The incident merely shows that water, or the lack of it, has become a very serious issue in Indian cities. Is the problem lack of water, or poor distribution, or the systems inability to manage water? Today water and its supply has become a burning issue in India. Water shortages are chronic. Supply is no longer decentralised. Queues for water are a common sight. How serious is this crisis? If the price one has to pay for bottled drinking water is any indication, it is high time some serious rethinking is done. Bottled water is almost as expensive as milk in the national capital.

India's ability to manage water has taken a severe beating. Indians have a glorious tradition when it comes to managing and harvesting water. Like rain the supply of water in India was always decentralised. Ancient Indians used tanks to store rainwater and produced intricate systems based on the use of checkdams, ponds and storage structures to manage the local watershed. It was this management of water which resulted in India being one of the world's most prosperous countries. Huge urban centres came up, even in the desert state of Rajasthan. They all had one thing in common. The municipal corporation and the pipeline were both conspicuous by their absence.

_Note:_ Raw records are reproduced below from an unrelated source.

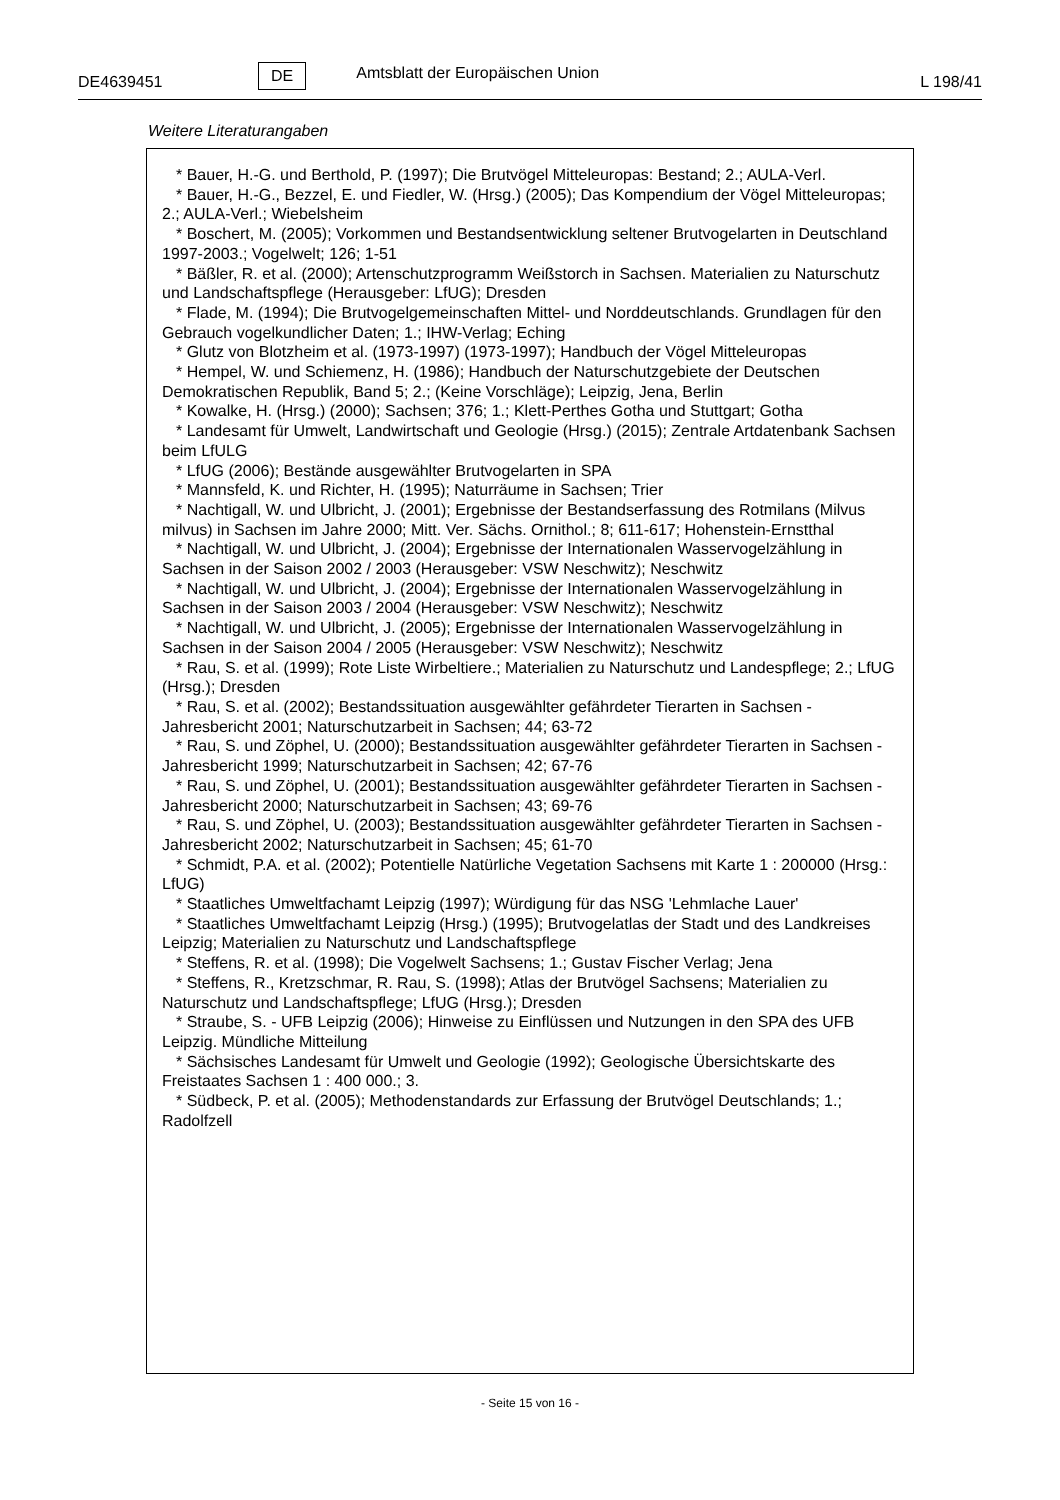DE4639451 DE Amtsblatt der Europäischen Union L 198/41
Weitere Literaturangaben
* Bauer, H.-G. und Berthold, P. (1997); Die Brutvögel Mitteleuropas: Bestand; 2.; AULA-Verl.
* Bauer, H.-G., Bezzel, E. und Fiedler, W. (Hrsg.) (2005); Das Kompendium der Vögel Mitteleuropas; 2.; AULA-Verl.; Wiebelsheim
* Boschert, M. (2005); Vorkommen und Bestandsentwicklung seltener Brutvogelarten in Deutschland 1997-2003.; Vogelwelt; 126; 1-51
* Bäßler, R. et al. (2000); Artenschutzprogramm Weißstorch in Sachsen. Materialien zu Naturschutz und Landschaftspflege (Herausgeber: LfUG); Dresden
* Flade, M. (1994); Die Brutvogelgemeinschaften Mittel- und Norddeutschlands. Grundlagen für den Gebrauch vogelkundlicher Daten; 1.; IHW-Verlag; Eching
* Glutz von Blotzheim et al. (1973-1997) (1973-1997); Handbuch der Vögel Mitteleuropas
* Hempel, W. und Schiemenz, H. (1986); Handbuch der Naturschutzgebiete der Deutschen Demokratischen Republik, Band 5; 2.; (Keine Vorschläge); Leipzig, Jena, Berlin
* Kowalke, H. (Hrsg.) (2000); Sachsen; 376; 1.; Klett-Perthes Gotha und Stuttgart; Gotha
* Landesamt für Umwelt, Landwirtschaft und Geologie (Hrsg.) (2015); Zentrale Artdatenbank Sachsen beim LfULG
* LfUG (2006); Bestände ausgewählter Brutvogelarten in SPA
* Mannsfeld, K. und Richter, H. (1995); Naturräume in Sachsen; Trier
* Nachtigall, W. und Ulbricht, J. (2001); Ergebnisse der Bestandserfassung des Rotmilans (Milvus milvus) in Sachsen im Jahre 2000; Mitt. Ver. Sächs. Ornithol.; 8; 611-617; Hohenstein-Ernstthal
* Nachtigall, W. und Ulbricht, J. (2004); Ergebnisse der Internationalen Wasservogelzählung in Sachsen in der Saison 2002 / 2003 (Herausgeber: VSW Neschwitz); Neschwitz
* Nachtigall, W. und Ulbricht, J. (2004); Ergebnisse der Internationalen Wasservogelzählung in Sachsen in der Saison 2003 / 2004 (Herausgeber: VSW Neschwitz); Neschwitz
* Nachtigall, W. und Ulbricht, J. (2005); Ergebnisse der Internationalen Wasservogelzählung in Sachsen in der Saison 2004 / 2005 (Herausgeber: VSW Neschwitz); Neschwitz
* Rau, S. et al. (1999); Rote Liste Wirbeltiere.; Materialien zu Naturschutz und Landespflege; 2.; LfUG (Hrsg.); Dresden
* Rau, S. et al. (2002); Bestandssituation ausgewählter gefährdeter Tierarten in Sachsen - Jahresbericht 2001; Naturschutzarbeit in Sachsen; 44; 63-72
* Rau, S. und Zöphel, U. (2000); Bestandssituation ausgewählter gefährdeter Tierarten in Sachsen - Jahresbericht 1999; Naturschutzarbeit in Sachsen; 42; 67-76
* Rau, S. und Zöphel, U. (2001); Bestandssituation ausgewählter gefährdeter Tierarten in Sachsen - Jahresbericht 2000; Naturschutzarbeit in Sachsen; 43; 69-76
* Rau, S. und Zöphel, U. (2003); Bestandssituation ausgewählter gefährdeter Tierarten in Sachsen - Jahresbericht 2002; Naturschutzarbeit in Sachsen; 45; 61-70
* Schmidt, P.A. et al. (2002); Potentielle Natürliche Vegetation Sachsens mit Karte 1 : 200000 (Hrsg.: LfUG)
* Staatliches Umweltfachamt Leipzig (1997); Würdigung für das NSG 'Lehmlache Lauer'
* Staatliches Umweltfachamt Leipzig (Hrsg.) (1995); Brutvogelatlas der Stadt und des Landkreises Leipzig; Materialien zu Naturschutz und Landschaftspflege
* Steffens, R. et al. (1998); Die Vogelwelt Sachsens; 1.; Gustav Fischer Verlag; Jena
* Steffens, R., Kretzschmar, R. Rau, S. (1998); Atlas der Brutvögel Sachsens; Materialien zu Naturschutz und Landschaftspflege; LfUG (Hrsg.); Dresden
* Straube, S. - UFB Leipzig (2006); Hinweise zu Einflüssen und Nutzungen in den SPA des UFB Leipzig. Mündliche Mitteilung
* Sächsisches Landesamt für Umwelt und Geologie (1992); Geologische Übersichtskarte des Freistaates Sachsen 1 : 400 000.; 3.
* Südbeck, P. et al. (2005); Methodenstandards zur Erfassung der Brutvögel Deutschlands; 1.; Radolfzell
- Seite 15 von 16 -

The struggle to get control of water merely shows that political party workers have realised that water means votes. What happened in the Navi Mumbai slum was startling. While the woman corporator was trying to get the pump installed in front of her residence, Congress workers succeeded in getting the site changed to another part of the colony, where the residents had more loyalty for the Congress. She threatened to move heaven and earth to oppose the installation. The Congress workers reacted by setting her on fire.

It is high time that the policy makers and political heavyweights in India realise that water is a very important issue. Best left outside the purview of the bureaucracy. It is time to give power to the people, so they can control water.